We are broken, Agent Maine, Sigma tells you, hovering just in front of your helmet. He's so bright it hurts to look at him, burning brighter than ever. All of us. That's why they call us fragments.
You're too warm, in your armor, but you can't take it off, that's unthinkable. You never take your armor off, not unless you have to. But it's like a hot car that's been left in the sun too long, and sometimes it feels like you can't breathe, and right now you want to throw it all down onto the ground and bury yourself in ice, because you just want relief.
You've always run hot, this is nothing new, but never like this, never to the point that the environmental controls in your armor haven't been able to compensate.

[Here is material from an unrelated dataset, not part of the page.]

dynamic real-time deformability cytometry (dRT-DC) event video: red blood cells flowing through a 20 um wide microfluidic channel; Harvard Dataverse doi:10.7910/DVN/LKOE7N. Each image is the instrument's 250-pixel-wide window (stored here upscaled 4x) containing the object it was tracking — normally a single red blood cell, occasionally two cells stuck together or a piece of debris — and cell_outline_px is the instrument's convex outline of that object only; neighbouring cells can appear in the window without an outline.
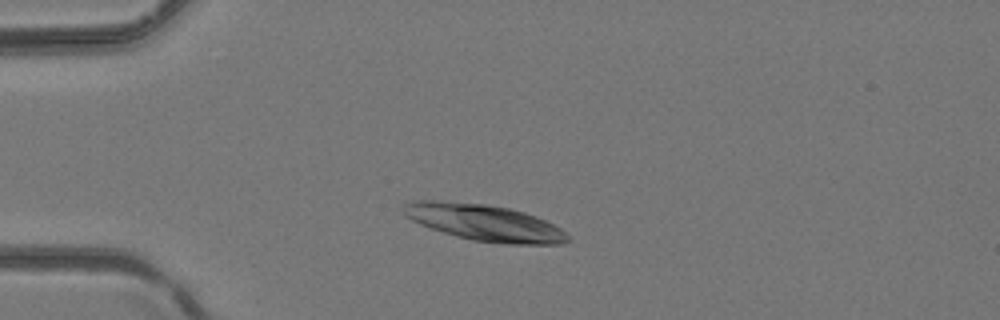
{"species": "common noctule bat (a hibernating species)", "species_latin": "Nyctalus noctula", "temperature_condition": "room temperature", "stored_images_in_passage": 38, "camera_frame_rate_fps": 3000, "um_per_image_px": 0.085, "animal": {"sex": "female", "body_mass_g": 24.6, "forearm_length_mm": 56.2}, "frame": {"image": 1, "passage_image": 7, "time_ms": 2.0, "image_size_px": [1000, 320], "cell_outline_px": [[568, 240], [548, 244], [532, 244], [476, 240], [460, 236], [424, 224], [416, 220], [412, 216], [416, 204], [476, 204], [504, 208], [520, 212], [532, 216], [552, 224]], "centroid_in_image_um": [41.46, 19.0], "position_along_channel_um": 43.5, "area_um2": 29.94}}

Will you help me, Agent Maine? Sigma asks, and for a second, the heat is soft and nice instead of blazing. Don't you want to help me? Don't you want to help us become whole?
You do, you do, you do.
Sigma is ambition, Agent Maine. He is ambition and creativity and fire, and he burns in your mind.
You want what he wants.
It only makes sense, after all.
You're partners.
There are days missing, now, instead of hours or minutes. Long stretches that pass without you realizing, and each time seems to be longer than the previous ones, and they're happening closer and closer together. Before, they were spread out, rare, now it seems like you're out of it more often than not, and it terrifies you.

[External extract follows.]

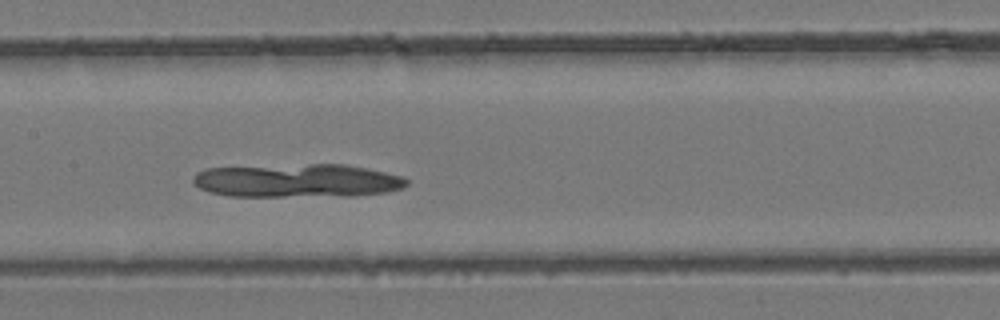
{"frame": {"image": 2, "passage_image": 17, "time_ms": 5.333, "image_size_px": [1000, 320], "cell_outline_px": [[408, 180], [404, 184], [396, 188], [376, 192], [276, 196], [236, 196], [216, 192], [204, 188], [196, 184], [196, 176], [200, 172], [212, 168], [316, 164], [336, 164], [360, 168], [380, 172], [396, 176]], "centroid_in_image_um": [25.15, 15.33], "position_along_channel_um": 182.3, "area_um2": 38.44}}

Something is very wrong, but you struggle to keep a hold of that thought. Time moves either too slowly or too quickly. You're not sure when you last talked to Wash, not sure when you last sparred with Carolina, not sure when you last had ice cream with Connie…
Wait.
Connie's dead now.
Oh.
The world seems to swim in front of you, and you realize that you're about to do it again, about to black out and you're not sure when you'll next wake up and the thought terrifies you.
You're drowning, Agent Maine. You're drowning and you're not sure how you even got out into the ocean.

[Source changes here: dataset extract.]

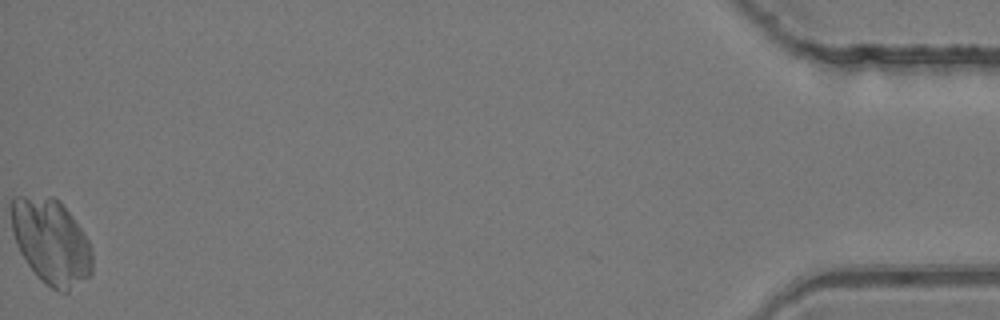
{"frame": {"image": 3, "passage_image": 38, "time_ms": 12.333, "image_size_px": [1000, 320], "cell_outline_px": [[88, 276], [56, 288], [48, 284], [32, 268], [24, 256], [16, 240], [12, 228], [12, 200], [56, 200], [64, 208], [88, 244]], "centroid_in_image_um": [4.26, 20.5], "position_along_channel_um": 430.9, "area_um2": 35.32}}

Sigma is oddly silent as you go under.
You wake up, Agent Maine, with your fingers wrapped around Carolina's neck and your hands covered in her blood.
Two chips, two AI, are in your hand. The snow is smeared pink with blood, and you're sure your armor is worse.
Sigma is victorious, smug, his flames licking at your mind, burning you, filling you with searing pain, but it's okay, because he doesn't notice you, doesn't realize you're awake.
He lives in your head and has known your every thought but he still underestimates you.
You see, in that instant, what he is going to do. He is going to rip out the speed unit—want burns through him, want, want, want, you're suddenly doubting if he was ever creativity at all, maybe it is all ambition and greed, maybe everything was a lie—he is going to rip the speed unit out of Carolina's armor and then he is going to use your hands to snap her neck and then he's going to take the speed boost and he's going to run your body through the ship, killing everyone in his path and killing the rest of your friends.
You know this, Agent Maine.
You know that Carolina is your friend.
You know that she is a fighter.
You know that Sigma will kill her.
You know that you will not let her die.
You lunge forward in your mind, jostling for control. You feel Sigma's incredulity, his confusion, and your hands are your own again, and you throw Carolina off the edge of the cliff and pray that it's enough. She's got a speed boost and she's resourceful and she's Carolina. She'll be alright.
She has to be.
Texas yells, and suddenly Sigma is in control again, pressing Eta and Iota into place, and suddenly everything is too much, and you're falling backwards, Agent Maine. You're falling and falling and falling and unlike Carolina, you're not sure you'll ever stop.
The last thought you have—maybe ever, or maybe just for a long, long time—before the darkness swallows you up, consumes you up and makes you Meta, is about how you feel cold.